Together with malate/OAA translocators, MDHs enable the indirect exchange of reducing equivalents across subcellular membranes. The exported malate can then be used as a substrate for mitochondrial ATP production or to supply NADH to the cytosol.
Chloroplasts contain two MDH isoenzymes that differ in their cofactor specificity and function: the redox-regulated NADP-dependent MDH restores NADP upon illumination to prevent acceptor site limitation at Photosystem I and is only active in the light, whereas the plastid NAD-dependent MDH (plNAD-MDH) has been described to be constitutively active and to restore NAD for plastidial glycolysis. In addition, it has been proposed that plNAD-MDH has a moonlighting function in plastid biogenesis and is involved in starch degradation, both of which are independent of its metabolic activity.

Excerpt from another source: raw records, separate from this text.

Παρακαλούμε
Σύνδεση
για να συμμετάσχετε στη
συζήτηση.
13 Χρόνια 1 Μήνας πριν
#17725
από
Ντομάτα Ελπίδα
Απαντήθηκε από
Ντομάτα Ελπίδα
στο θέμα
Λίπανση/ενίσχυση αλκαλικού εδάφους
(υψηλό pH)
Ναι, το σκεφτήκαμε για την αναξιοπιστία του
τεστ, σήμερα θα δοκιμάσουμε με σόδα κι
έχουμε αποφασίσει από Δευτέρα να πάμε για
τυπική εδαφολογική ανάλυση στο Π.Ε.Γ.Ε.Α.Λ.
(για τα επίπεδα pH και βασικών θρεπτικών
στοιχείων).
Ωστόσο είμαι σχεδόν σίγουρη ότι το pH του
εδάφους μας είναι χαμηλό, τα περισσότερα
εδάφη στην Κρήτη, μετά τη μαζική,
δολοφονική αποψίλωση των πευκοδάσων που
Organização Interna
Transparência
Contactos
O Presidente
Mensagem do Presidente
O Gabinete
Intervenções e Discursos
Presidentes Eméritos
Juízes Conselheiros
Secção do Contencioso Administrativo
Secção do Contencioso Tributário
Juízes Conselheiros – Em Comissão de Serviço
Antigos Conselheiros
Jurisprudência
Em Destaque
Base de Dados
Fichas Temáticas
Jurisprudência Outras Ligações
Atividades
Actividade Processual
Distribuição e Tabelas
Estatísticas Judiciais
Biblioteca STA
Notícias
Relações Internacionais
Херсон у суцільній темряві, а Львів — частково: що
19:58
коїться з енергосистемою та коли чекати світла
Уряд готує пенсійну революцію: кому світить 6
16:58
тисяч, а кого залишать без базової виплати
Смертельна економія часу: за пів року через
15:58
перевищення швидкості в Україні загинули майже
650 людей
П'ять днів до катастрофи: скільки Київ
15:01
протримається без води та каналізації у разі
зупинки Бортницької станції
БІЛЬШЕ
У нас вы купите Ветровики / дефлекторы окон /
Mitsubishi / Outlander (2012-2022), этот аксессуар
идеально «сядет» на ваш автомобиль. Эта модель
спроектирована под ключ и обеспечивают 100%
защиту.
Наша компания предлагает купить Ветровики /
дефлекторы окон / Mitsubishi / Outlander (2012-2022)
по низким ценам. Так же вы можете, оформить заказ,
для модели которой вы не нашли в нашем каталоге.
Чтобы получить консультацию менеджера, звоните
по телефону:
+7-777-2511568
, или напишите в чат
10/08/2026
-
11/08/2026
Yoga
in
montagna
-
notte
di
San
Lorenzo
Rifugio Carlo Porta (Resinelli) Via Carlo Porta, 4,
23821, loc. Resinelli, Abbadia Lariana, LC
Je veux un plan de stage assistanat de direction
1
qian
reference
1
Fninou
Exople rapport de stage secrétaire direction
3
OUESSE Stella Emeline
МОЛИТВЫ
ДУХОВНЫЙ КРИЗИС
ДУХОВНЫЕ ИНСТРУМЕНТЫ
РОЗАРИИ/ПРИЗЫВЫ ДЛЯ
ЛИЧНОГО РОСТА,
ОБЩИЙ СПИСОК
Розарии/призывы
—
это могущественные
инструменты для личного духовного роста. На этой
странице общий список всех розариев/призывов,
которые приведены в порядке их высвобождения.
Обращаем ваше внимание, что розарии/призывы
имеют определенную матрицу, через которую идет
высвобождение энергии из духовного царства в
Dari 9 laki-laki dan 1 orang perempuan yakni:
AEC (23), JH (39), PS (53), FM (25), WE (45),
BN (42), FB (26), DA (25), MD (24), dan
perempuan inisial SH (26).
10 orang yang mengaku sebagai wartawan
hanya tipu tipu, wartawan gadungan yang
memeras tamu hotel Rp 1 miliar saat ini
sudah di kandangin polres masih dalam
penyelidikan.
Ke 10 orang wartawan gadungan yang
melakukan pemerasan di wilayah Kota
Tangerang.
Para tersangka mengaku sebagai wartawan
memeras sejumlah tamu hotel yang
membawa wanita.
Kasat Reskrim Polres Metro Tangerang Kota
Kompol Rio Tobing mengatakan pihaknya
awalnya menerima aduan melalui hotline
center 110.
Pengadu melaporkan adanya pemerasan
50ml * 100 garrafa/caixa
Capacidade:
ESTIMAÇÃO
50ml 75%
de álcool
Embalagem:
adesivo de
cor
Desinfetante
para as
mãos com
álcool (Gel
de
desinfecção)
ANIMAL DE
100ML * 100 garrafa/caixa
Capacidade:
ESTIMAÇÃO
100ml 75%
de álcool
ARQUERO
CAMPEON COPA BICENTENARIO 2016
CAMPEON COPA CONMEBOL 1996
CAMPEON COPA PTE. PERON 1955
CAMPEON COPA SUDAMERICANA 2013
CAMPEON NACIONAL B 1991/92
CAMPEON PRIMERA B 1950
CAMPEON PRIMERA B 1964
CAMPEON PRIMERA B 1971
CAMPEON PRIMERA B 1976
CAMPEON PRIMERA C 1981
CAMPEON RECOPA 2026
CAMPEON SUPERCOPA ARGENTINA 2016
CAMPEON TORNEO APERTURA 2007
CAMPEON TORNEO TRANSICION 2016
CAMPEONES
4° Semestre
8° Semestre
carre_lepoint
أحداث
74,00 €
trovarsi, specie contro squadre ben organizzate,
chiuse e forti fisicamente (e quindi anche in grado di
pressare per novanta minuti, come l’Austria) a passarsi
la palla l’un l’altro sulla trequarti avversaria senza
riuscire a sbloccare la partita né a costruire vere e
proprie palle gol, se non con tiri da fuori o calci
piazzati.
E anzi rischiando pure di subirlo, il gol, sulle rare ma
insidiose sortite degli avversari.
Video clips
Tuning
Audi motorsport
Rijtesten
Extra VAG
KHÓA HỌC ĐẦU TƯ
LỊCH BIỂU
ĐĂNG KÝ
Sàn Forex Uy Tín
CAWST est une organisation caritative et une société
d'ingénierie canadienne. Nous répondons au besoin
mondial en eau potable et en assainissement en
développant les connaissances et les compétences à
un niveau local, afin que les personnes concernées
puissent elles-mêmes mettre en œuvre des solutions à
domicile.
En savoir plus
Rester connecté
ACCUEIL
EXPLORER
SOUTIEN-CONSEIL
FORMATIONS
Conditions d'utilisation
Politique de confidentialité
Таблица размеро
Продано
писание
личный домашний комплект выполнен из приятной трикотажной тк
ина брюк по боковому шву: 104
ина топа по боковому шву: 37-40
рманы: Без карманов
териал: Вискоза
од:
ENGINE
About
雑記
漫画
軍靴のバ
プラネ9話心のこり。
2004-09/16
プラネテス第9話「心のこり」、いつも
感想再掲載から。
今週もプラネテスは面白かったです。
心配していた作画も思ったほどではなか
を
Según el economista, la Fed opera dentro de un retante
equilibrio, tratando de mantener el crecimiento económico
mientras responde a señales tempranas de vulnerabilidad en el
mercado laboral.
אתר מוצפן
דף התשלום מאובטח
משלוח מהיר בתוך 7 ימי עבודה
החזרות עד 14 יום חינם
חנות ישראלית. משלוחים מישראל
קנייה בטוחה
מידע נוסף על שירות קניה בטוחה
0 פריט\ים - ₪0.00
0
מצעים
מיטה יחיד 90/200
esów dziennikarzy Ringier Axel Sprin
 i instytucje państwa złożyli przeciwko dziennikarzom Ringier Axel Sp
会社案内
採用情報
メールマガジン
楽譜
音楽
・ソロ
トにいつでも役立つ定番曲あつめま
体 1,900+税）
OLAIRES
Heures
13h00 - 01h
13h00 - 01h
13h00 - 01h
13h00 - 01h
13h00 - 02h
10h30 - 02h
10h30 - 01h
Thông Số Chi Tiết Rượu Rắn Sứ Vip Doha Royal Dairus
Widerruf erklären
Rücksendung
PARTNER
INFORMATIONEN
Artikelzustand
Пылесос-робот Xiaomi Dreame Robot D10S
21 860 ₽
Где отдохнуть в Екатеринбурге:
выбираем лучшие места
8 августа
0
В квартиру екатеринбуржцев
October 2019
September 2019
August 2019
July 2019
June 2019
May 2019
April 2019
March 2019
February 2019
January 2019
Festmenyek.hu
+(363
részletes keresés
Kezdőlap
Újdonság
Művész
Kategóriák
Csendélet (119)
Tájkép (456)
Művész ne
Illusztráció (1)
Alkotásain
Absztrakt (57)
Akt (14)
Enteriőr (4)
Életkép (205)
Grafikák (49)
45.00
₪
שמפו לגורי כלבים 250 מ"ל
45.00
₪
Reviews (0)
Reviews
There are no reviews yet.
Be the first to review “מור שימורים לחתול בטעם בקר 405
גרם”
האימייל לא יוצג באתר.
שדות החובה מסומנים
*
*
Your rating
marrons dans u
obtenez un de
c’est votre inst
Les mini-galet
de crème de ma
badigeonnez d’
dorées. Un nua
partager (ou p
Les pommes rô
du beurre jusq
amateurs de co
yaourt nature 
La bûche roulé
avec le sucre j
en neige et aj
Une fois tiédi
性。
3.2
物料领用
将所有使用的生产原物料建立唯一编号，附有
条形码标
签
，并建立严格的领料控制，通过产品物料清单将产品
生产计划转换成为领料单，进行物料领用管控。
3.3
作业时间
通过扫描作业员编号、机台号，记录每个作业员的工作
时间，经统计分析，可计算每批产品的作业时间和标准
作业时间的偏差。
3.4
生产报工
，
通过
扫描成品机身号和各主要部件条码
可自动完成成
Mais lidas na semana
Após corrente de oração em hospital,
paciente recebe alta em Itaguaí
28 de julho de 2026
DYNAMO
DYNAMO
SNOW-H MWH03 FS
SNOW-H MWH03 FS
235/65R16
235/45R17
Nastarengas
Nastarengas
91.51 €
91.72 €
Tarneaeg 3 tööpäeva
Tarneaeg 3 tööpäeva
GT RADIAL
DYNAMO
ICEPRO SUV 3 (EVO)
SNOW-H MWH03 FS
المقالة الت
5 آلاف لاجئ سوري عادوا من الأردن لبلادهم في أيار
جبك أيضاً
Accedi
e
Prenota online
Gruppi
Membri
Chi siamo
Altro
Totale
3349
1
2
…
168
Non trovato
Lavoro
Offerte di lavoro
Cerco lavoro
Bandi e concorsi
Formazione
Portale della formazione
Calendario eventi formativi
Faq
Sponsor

Since plNAD-MDH appears to have multiple functions in central metabolism, redox homeostasis and plastid biogenesis, we were interested to find out if and how plNAD-MDH is regulated in vitro and found that plNAD-MDH is a target of redox regulation. Oxidation of recombinant plNAD-MDH inhibits its NAD-MDH activity and induces a conformational change of the protein visualized by non-reducing SDS-PAGE. Both redox effects were reversible upon re-reduction and prevented by its cofactors NAD and NADH. These results raise the possibility that plNAD-MDH is susceptible to redox regulation in vivo and provide an evidence for how plNAD-MDH might switch between different localizations and functions.